— What to produce —
Return the data below word for word, leaving out the pictures.

— Entries provided —
*** Begin section ***

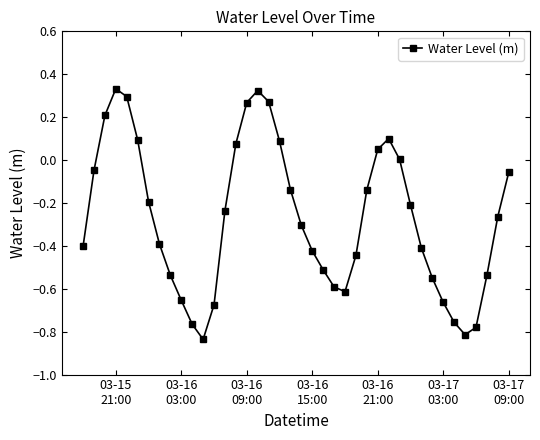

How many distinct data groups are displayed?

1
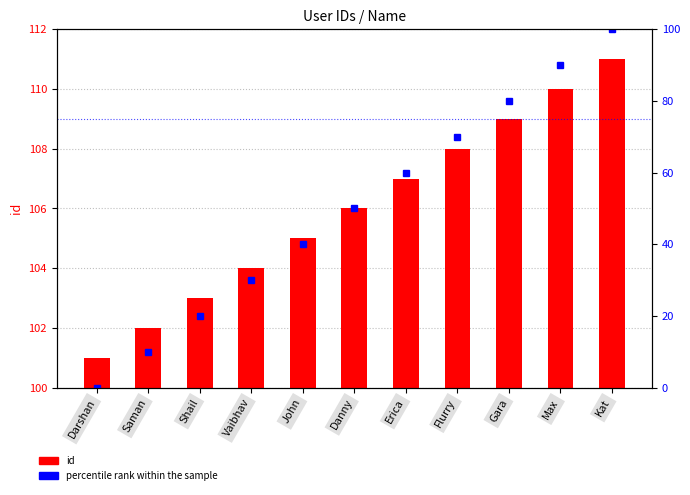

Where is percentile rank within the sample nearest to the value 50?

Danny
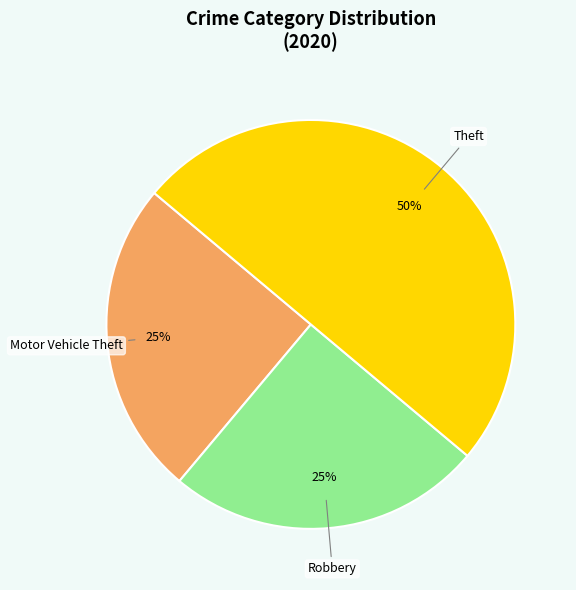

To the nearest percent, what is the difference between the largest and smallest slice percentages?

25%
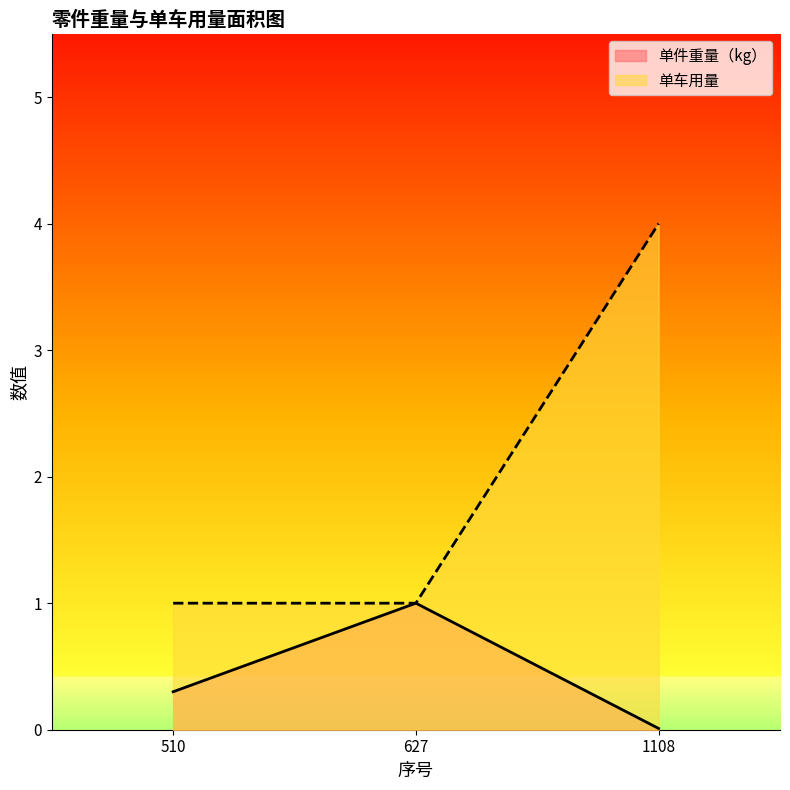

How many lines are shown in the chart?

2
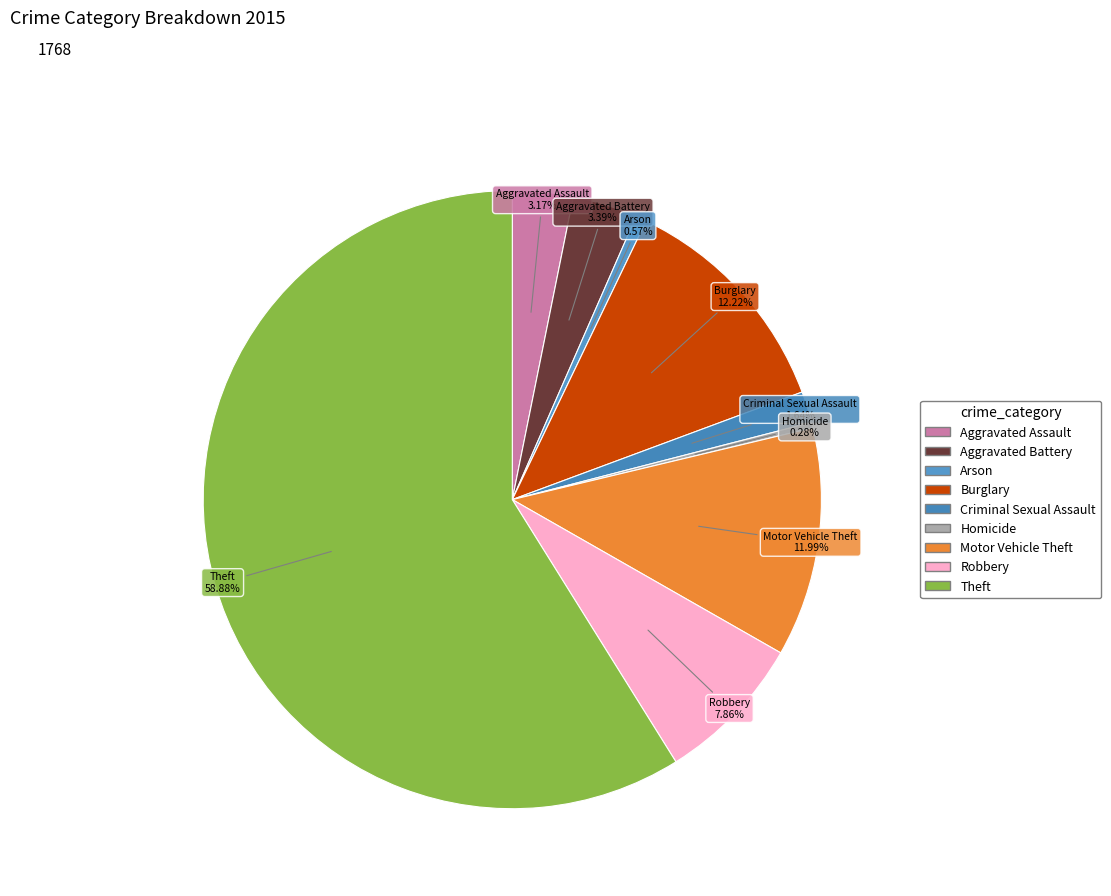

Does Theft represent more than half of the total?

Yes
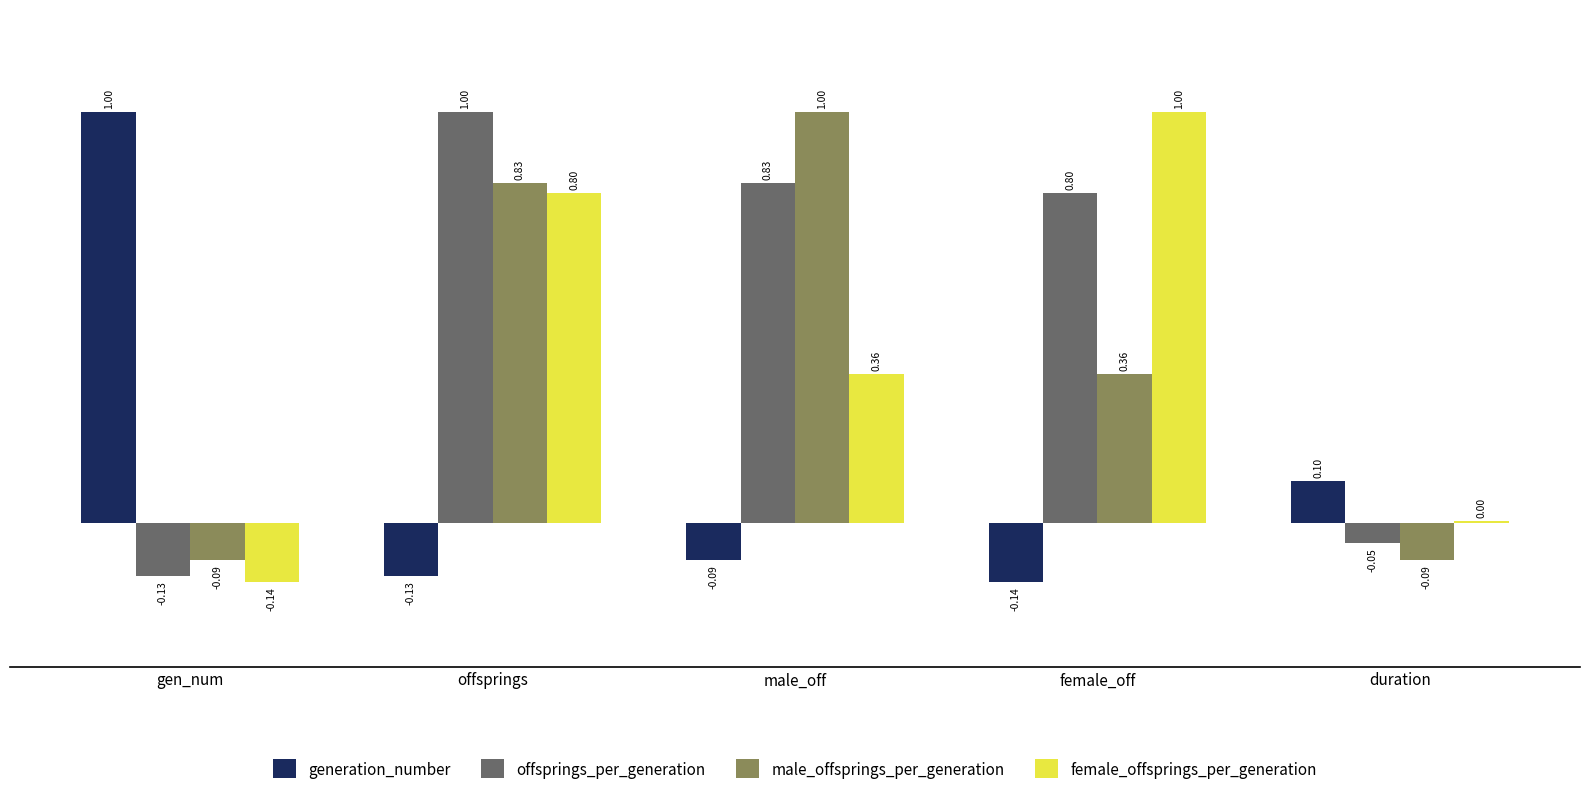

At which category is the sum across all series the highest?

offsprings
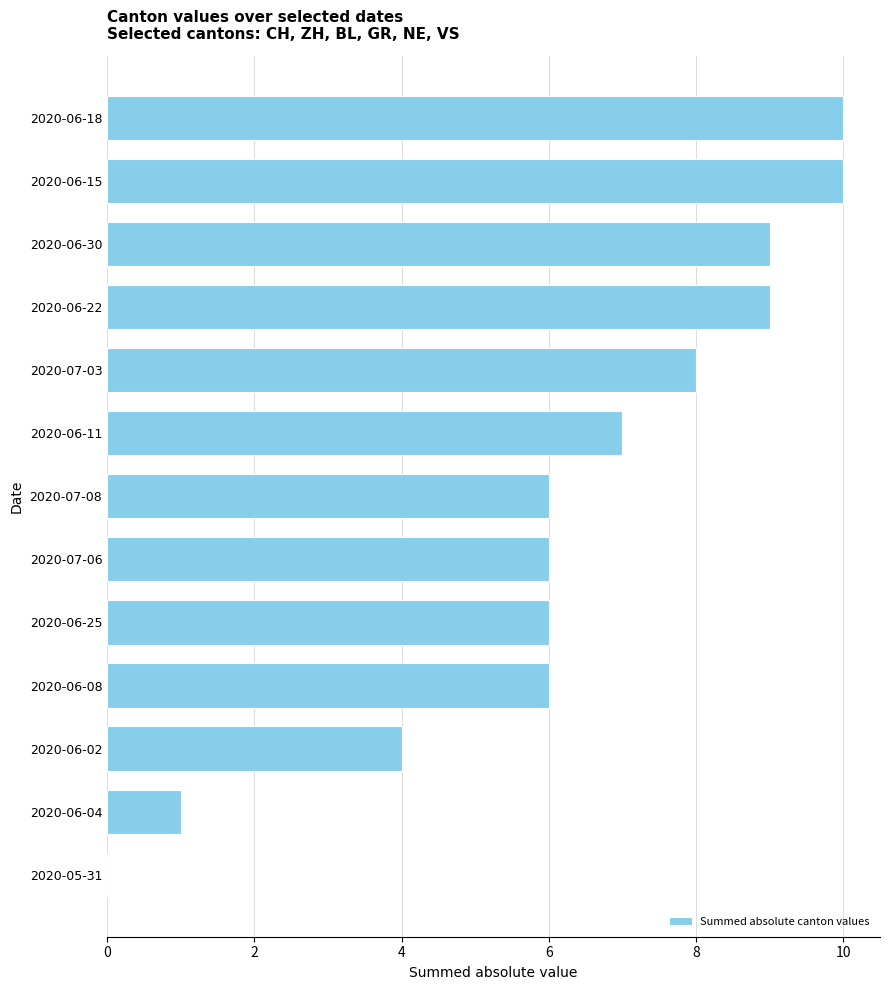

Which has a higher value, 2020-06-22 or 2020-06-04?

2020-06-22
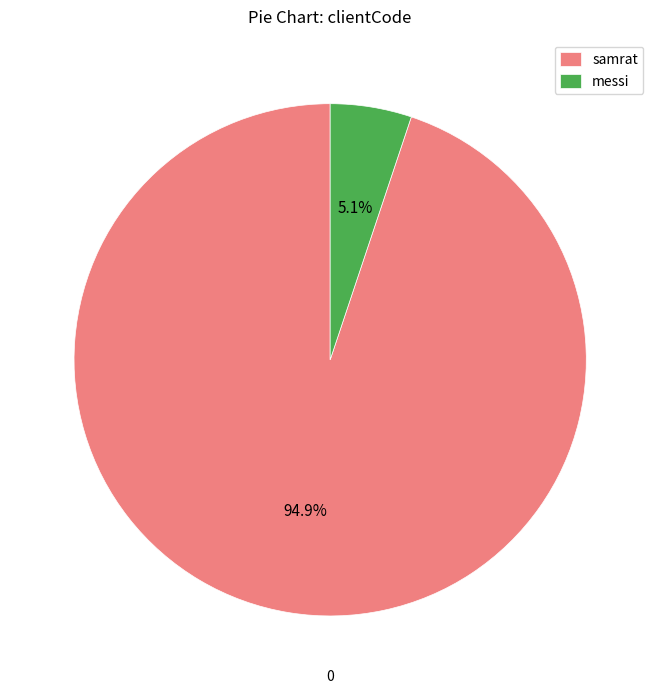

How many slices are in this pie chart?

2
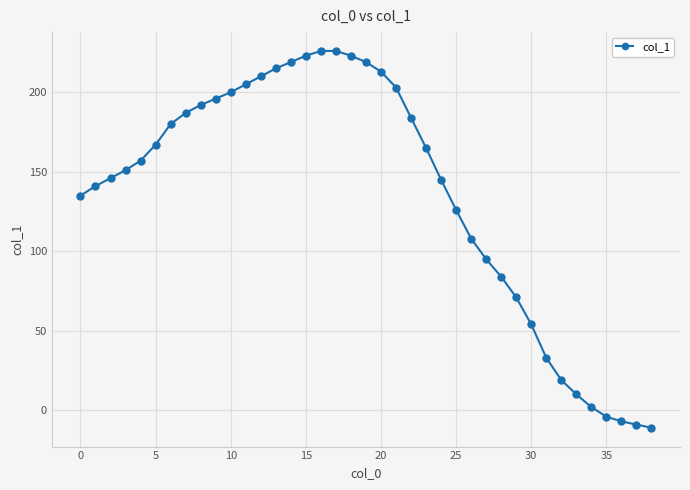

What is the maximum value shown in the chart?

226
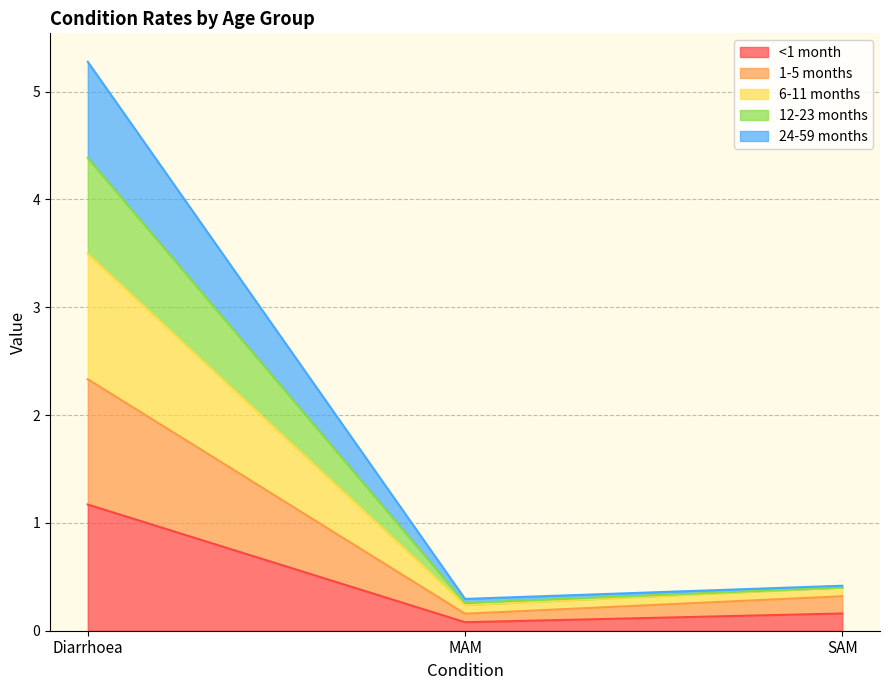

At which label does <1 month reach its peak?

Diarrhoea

*** End section ***

— Written reply —
How many distinct data groups are displayed?

1

Where is percentile rank within the sample nearest to the value 50?

Danny

To the nearest percent, what is the difference between the largest and smallest slice percentages?

25%

How many lines are shown in the chart?

2

Does Theft represent more than half of the total?

Yes

At which category is the sum across all series the highest?

offsprings

Which has a higher value, 2020-06-22 or 2020-06-04?

2020-06-22

How many slices are in this pie chart?

2

What is the maximum value shown in the chart?

226

At which label does <1 month reach its peak?

Diarrhoea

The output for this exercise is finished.